Here in Austin, Texas how many people do you know that have made tons of money working for someone else because of these things called options? You don’t have to be the boss to get rich. You just have to figure out how to bring a boatload of value to the situation.
Hoff: Absolutely, so you say people the number one thing they need to go do right now – ask for a raise and assess where they are to see their own value, to see what they need to do to get better?
Manero: Yeah, the number two thing they have to do is they absolutely have to move themselves into accumulation mode. They just simply have to start saying, “I’m on accumulation mode,” and begin to change that lifestyle.
The third thing they have to do is they have to hook up with somebody with the money; they must find somebody who is richer than them and tap into their knowledge. Because what happens is there are just a few small tweaks. I always say and the publisher actually made me take this out of the book, they said it would alienate too many people. Life begins at $150,000; life gets better at $250,000, life gets real good at $500,000. That’s the way the numbers play out.
And if you can make $250,000 you can make $500,000 and if you can make $500,000, you can make a million, if you can make a million you can make 5 million, and I’m a testament of it. But you’ve got to hook up with the people who are already doing it because they give you the little nuances, the little tweaks that are game changers at those certain levels.
So those are the three things they have to do. They have to ask for the raise, they have to put themselves in accumulation mode, and they’ve got to go hook up with the money, who’s got the money?
Hoff: Absolutely, you’re super inspiring in this and you do make it sound easy, and while it’s not easy, it takes a lot of time, it takes a lot of grit it is possible, and I think that’s the most important thing. You say it is possible, you just got to be willing to do the work for it.
Finally our show is called Charged Up, what gets you charged up about constantly striving for wealth?
Manero: So I like to win. I’m a competitive guy. I mean, I don’t know what the right philosophy with letting your children win is. I mean, I’m very involved in my kids’ lives. And every time I see one of the dads carrying their kid’s Lacrosse bag to the practice I want to run out of the current tackle the guy and say, “What the heck are you doing? Make the kid carry the bag.” Right? It drives me crazy. I mean, I whoop my kids’ butts in ping pong and basketball on the sport court. I never want them to win, we would do a swimming thing in the pool, guess what? I’m swimming until I feel like my heart’s going to blow up so that they don’t beat me.

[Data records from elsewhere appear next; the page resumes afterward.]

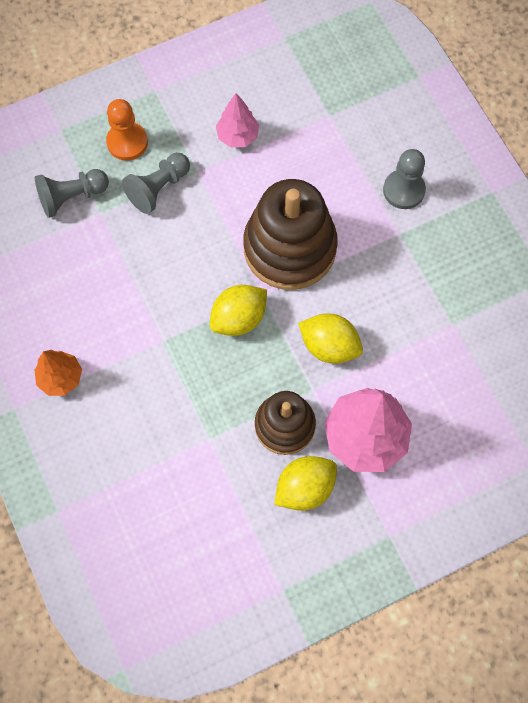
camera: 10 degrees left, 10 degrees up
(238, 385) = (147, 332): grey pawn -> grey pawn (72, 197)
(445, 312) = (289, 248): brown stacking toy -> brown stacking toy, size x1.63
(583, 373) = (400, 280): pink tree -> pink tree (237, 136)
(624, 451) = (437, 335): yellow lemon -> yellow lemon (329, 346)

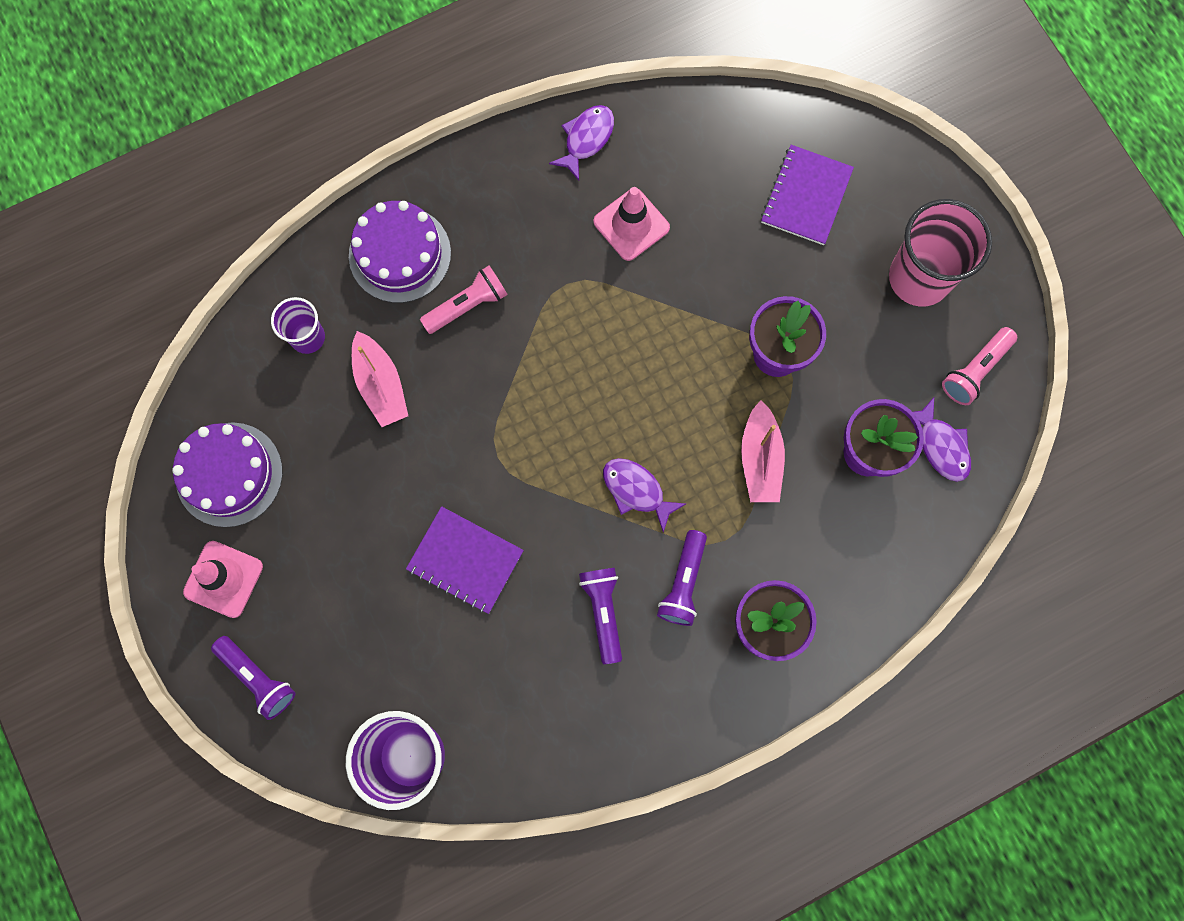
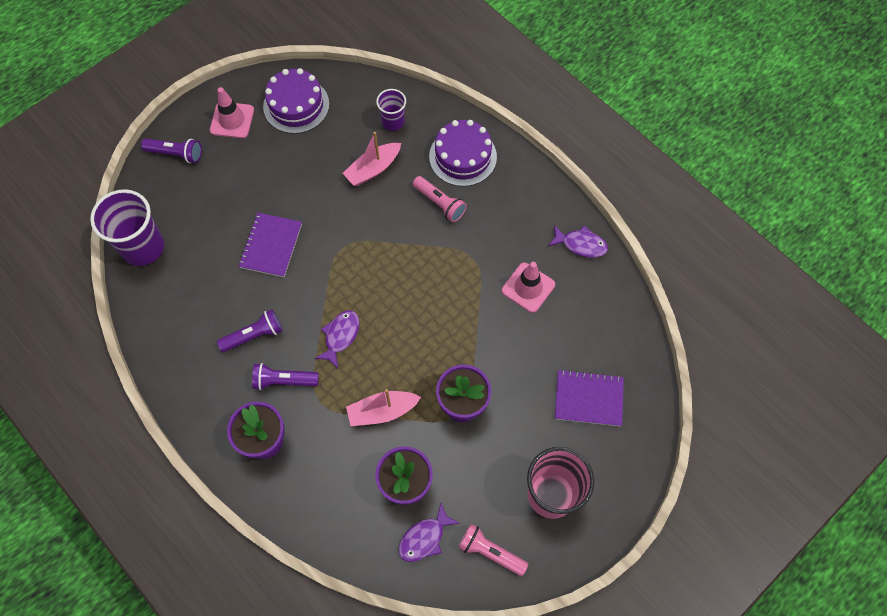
camera: 75 degrees right, 10 degrees down
(258, 678) = (176, 154): purple flashlight -> purple flashlight turned 105 degrees counterclockwise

So how do I win? How do I stay interested? It’s in my DNA to try to win. The downside to that is you just don’t know when you pushed it too far, and I’m perfectly frank about that. I mean, I can destroy a friendship and I have in the past just because I was so competitive I wanted to beat the other guy, and I missed the enjoyment along the way. So it is a little bit of a blessing and a curse, but I’ll take my version over most people’s version any day of the week.
Hoff: Absolutely, you got to keep that fire burning and make sure that you’re excited about life and excited about winning in life.
Matt, fantastic conversation, again, I cannot encourage people more to pick up your book. I really enjoyed it myself. I bet I’m going to go over it more in detail and I’m going to start implementing a lot of the suggestions that you have. Thank you so much for joining us and I really enjoyed our talk.
Manero: Jenny, thank you very much. I did too.